* PERMINTAAN *
Tuliskan ulang seluruh teks tentang kompromi dalam pernikahan di bawah ini tanpa mengubah satu kata pun.

* TEKS YANG DIBERIKAN *
──────────────────────────────

Nah sudah sah, menikah sudah dilewati, lalu apalagi? Membina rumah tangga pastinya. Oh ya, sejak pacaran kita harus sudah ngobrolin hal-hal yang mungkin harus dikompromikan. Misalnya, setelah menikah bisa nggak kita kerja yang begini, begitu, punya cita-cita ini dan itu. Nah karena 2 kepala nih, nggak mungkin ideal sesuai dengan mau kita saja, pasti ada hal-hal yang harus dikompromikan. Proses kompromi ini yang penting untuk dirasa-rasakan, asyik nggak? Apa mau menang sendiri semua? Engga dong! Kalau sudah asyik, insya Allah sudah siap menikah, hahaha. Proses obrolan soal kompromi inilah yang akan membantu perjalanan kita di masa depan (ceilah, nikah baru 2 tahun sudah sok ngomongin masa depan). Eitssss, jangan salah, kalau sudah susah berkompromi sejak awal, 2 tahun rasanya ampunnnn DJ. Namun kalau sudah dari awal lancar komunikasinya untuk berkompromi, wahhhh 2 tahun pengennya nambah-nambah terusss, ehhh, nambah apaan ini? Nambah terus tahunnya untuk berumah tangga dong.

──────────────────────────────

* ISI KUMPULAN DATA *
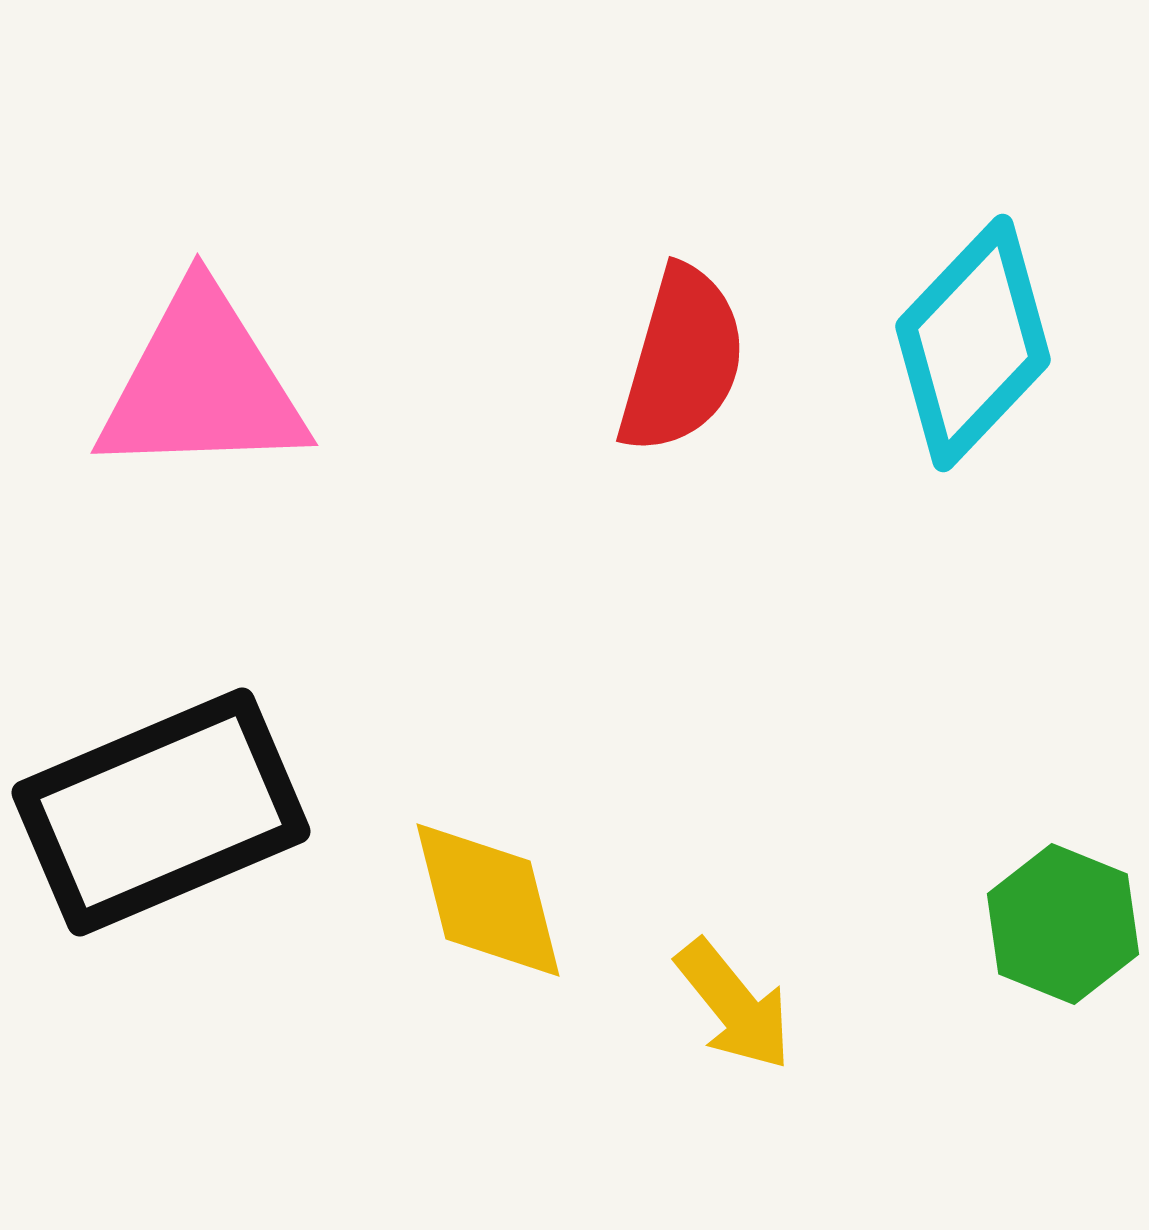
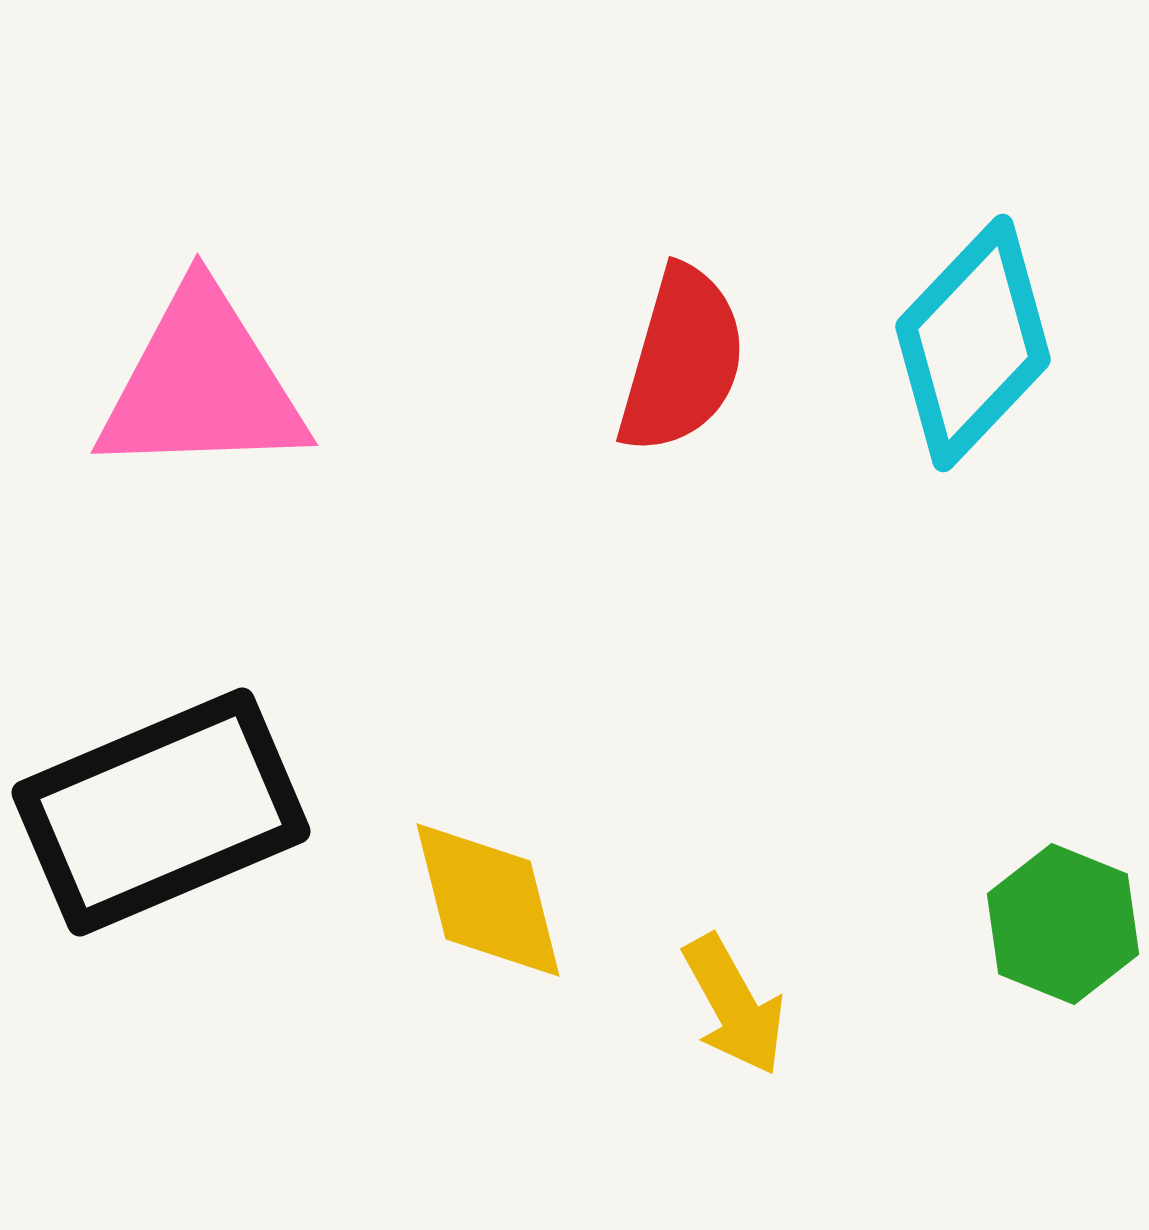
yellow arrow: rotated 10 degrees clockwise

──────────────────────────────

* JAWABAN TUGAS *
Nah sudah sah, menikah sudah dilewati, lalu apalagi? Membina rumah tangga pastinya. Oh ya, sejak pacaran kita harus sudah ngobrolin hal-hal yang mungkin harus dikompromikan. Misalnya, setelah menikah bisa nggak kita kerja yang begini, begitu, punya cita-cita ini dan itu. Nah karena 2 kepala nih, nggak mungkin ideal sesuai dengan mau kita saja, pasti ada hal-hal yang harus dikompromikan. Proses kompromi ini yang penting untuk dirasa-rasakan, asyik nggak? Apa mau menang sendiri semua? Engga dong! Kalau sudah asyik, insya Allah sudah siap menikah, hahaha. Proses obrolan soal kompromi inilah yang akan membantu perjalanan kita di masa depan (ceilah, nikah baru 2 tahun sudah sok ngomongin masa depan). Eitssss, jangan salah, kalau sudah susah berkompromi sejak awal, 2 tahun rasanya ampunnnn DJ. Namun kalau sudah dari awal lancar komunikasinya untuk berkompromi, wahhhh 2 tahun pengennya nambah-nambah terusss, ehhh, nambah apaan ini? Nambah terus tahunnya untuk berumah tangga dong.